____ Dataset records
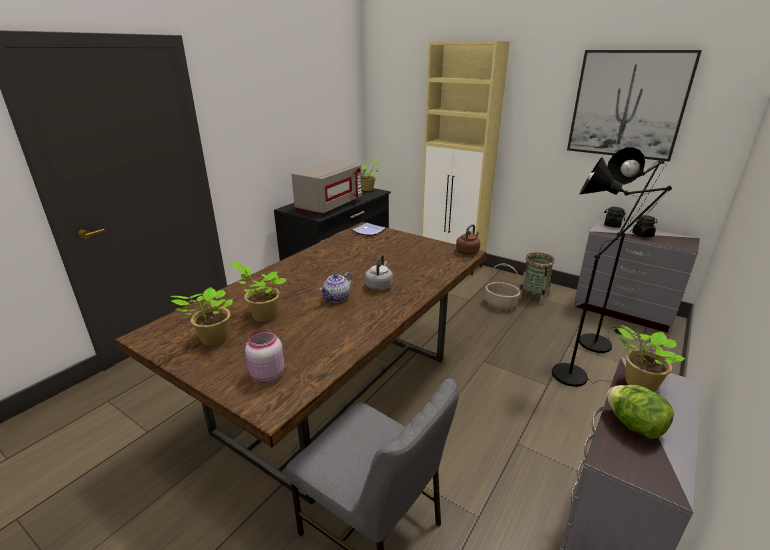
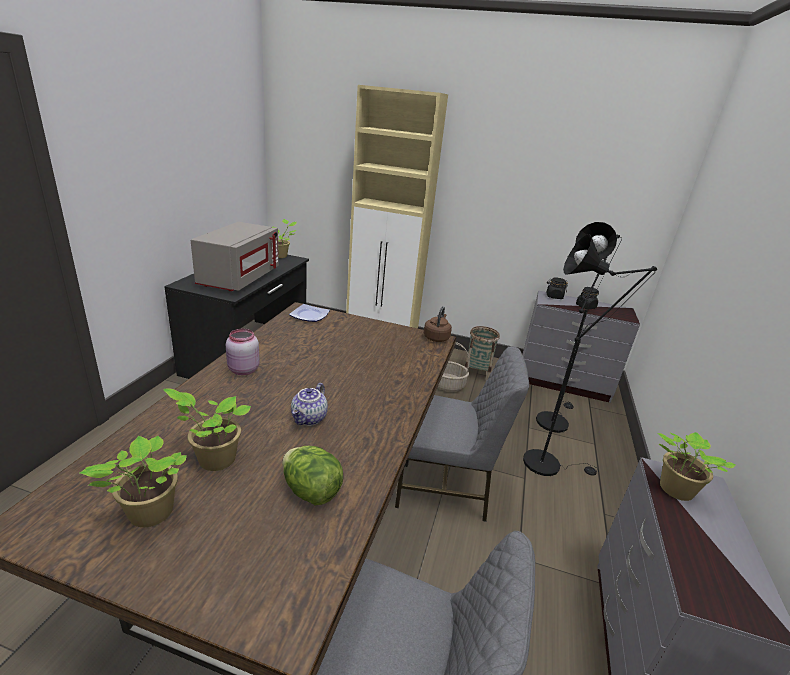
camera: 20 degrees left, 0 degrees up
(266, 376) = (259, 568): pink jar -> pink jar (243, 370)
(379, 285) = (356, 394): grey kettle -> none
(469, 380) = (445, 486): none -> grey chair
(627, 105) = (570, 173): picture -> none
(634, 425) = (698, 546): lettuce -> lettuce (311, 491)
________
Make an exact copy of the records shown above, without the pictures.

# Solution to this exercise
camera: 20 degrees left, 0 degrees up
(266, 376) = (259, 568): pink jar -> pink jar (243, 370)
(379, 285) = (356, 394): grey kettle -> none
(469, 380) = (445, 486): none -> grey chair
(627, 105) = (570, 173): picture -> none
(634, 425) = (698, 546): lettuce -> lettuce (311, 491)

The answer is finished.